The funny part is in the content of some of these letters. One expert compiled a list of some cuneiform writings that would not be out of place today.
For example, one was from a student asking his parents for money, because his peers wore better clothes and ate better food than he could afford, and it was embarrassing.
Another was a creditor sent “third warning” to a debtor who had skipped town, warning him that he had better pay up, or the next letter would be to the authorities of his new town.
By far the funniest was by a young woman who was complaining to her mother that, “Men are no good. They only want one thing, and at the mere mention of marriage they take off.”
Cool. Gotta wonder if the same process would work on odinga to determine his “geographical origins”. At times I question if he is of this world at all.
It should come in handy (as the article states) to figure out provenance for the much more numerous clay items like pots and jars. So much of the clay shards winds up in the rubbish tips because there’s no identifying features on it — now there may be.

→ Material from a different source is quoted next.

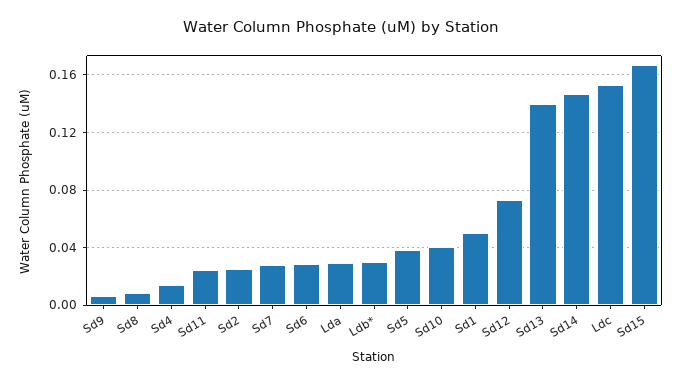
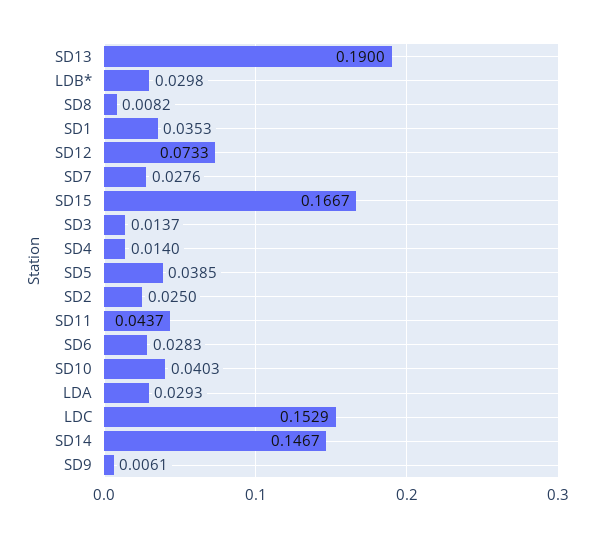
Sd11: 0.025 -> 0.0437
Sd1: 0.05 -> 0.0353
Sd13: 0.14 -> 0.19
SD3: none -> 0.0137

This will work out as a proxy to determine, for example, the departure point of ancient shipwrecks, and the origin of the rarities such as the clay tablets found in the archive at Hattusas, the Phaistos Disk on Crete (interesting because the characters on it were made with dies, rather than hand cut, implying that it was manufactured; at least one modern scholar thinks the PD is a fake), and the 26,000 year old ceramics of Dolni Vestonice.
Thanks y. The tablet archives which were preserved were baked by fire when the sites were burned by invading armies (or maybe someone fell asleep and the hearth got out of control, but I doubt that). The Sumerian city of Kish was burned by a rival town and lucky us, because that was one of (if not the) largest archives of cuneiform ever found. Hattusas was burned, preserving its archive. One of the Amarna tablets evidently alludes to the destruction of Hattusas, the queen of H writing that the pharaoh should take a flying leap regarding his request for gifts.